TASK STATEMENT: Start at the top and transcribe every record through the final line exactly.

Extracted page text data:
┄┄┄┄┄┄┄┄┄┄┄┄┄┄┄┄┄┄┄┄
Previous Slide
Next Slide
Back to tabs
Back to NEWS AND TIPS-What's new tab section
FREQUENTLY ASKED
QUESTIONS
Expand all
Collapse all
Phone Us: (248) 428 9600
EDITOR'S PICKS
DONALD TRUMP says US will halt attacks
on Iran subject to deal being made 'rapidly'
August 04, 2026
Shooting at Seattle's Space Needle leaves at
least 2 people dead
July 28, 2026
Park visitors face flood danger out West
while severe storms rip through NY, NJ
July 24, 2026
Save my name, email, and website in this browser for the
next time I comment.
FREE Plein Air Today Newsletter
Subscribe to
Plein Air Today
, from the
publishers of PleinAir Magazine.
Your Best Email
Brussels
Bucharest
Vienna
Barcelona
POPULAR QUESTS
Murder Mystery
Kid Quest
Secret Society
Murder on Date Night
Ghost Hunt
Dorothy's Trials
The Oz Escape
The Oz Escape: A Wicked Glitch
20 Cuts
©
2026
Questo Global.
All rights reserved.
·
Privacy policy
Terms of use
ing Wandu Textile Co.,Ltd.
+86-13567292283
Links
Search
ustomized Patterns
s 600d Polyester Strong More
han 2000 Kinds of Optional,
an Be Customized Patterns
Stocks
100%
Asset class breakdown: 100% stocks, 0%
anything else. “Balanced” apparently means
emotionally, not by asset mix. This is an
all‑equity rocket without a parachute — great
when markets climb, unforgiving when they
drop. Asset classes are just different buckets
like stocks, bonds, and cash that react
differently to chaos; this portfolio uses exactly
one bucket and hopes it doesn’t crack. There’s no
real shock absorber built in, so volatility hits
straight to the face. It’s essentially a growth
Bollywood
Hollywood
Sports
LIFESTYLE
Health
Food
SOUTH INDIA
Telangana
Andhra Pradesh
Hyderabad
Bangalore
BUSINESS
┄┄┄┄┄┄┄┄┄┄┄┄┄┄┄┄┄┄┄┄
REPLY:
Previous Slide
Next Slide
Back to tabs
Back to NEWS AND TIPS-What's new tab section
FREQUENTLY ASKED
QUESTIONS
Expand all
Collapse all
Phone Us: (248) 428 9600
EDITOR'S PICKS
DONALD TRUMP says US will halt attacks
on Iran subject to deal being made 'rapidly'
August 04, 2026
Shooting at Seattle's Space Needle leaves at
least 2 people dead
July 28, 2026
Park visitors face flood danger out West
while severe storms rip through NY, NJ
July 24, 2026
Save my name, email, and website in this browser for the
next time I comment.
FREE Plein Air Today Newsletter
Subscribe to
Plein Air Today
, from the
publishers of PleinAir Magazine.
Your Best Email
Brussels
Bucharest
Vienna
Barcelona
POPULAR QUESTS
Murder Mystery
Kid Quest
Secret Society
Murder on Date Night
Ghost Hunt
Dorothy's Trials
The Oz Escape
The Oz Escape: A Wicked Glitch
20 Cuts
©
2026
Questo Global.
All rights reserved.
·
Privacy policy
Terms of use
ing Wandu Textile Co.,Ltd.
+86-13567292283
Links
Search
ustomized Patterns
s 600d Polyester Strong More
han 2000 Kinds of Optional,
an Be Customized Patterns
Stocks
100%
Asset class breakdown: 100% stocks, 0%
anything else. “Balanced” apparently means
emotionally, not by asset mix. This is an
all‑equity rocket without a parachute — great
when markets climb, unforgiving when they
drop. Asset classes are just different buckets
like stocks, bonds, and cash that react
differently to chaos; this portfolio uses exactly
one bucket and hopes it doesn’t crack. There’s no
real shock absorber built in, so volatility hits
straight to the face. It’s essentially a growth
Bollywood
Hollywood
Sports
LIFESTYLE
Health
Food
SOUTH INDIA
Telangana
Andhra Pradesh
Hyderabad
Bangalore
BUSINESS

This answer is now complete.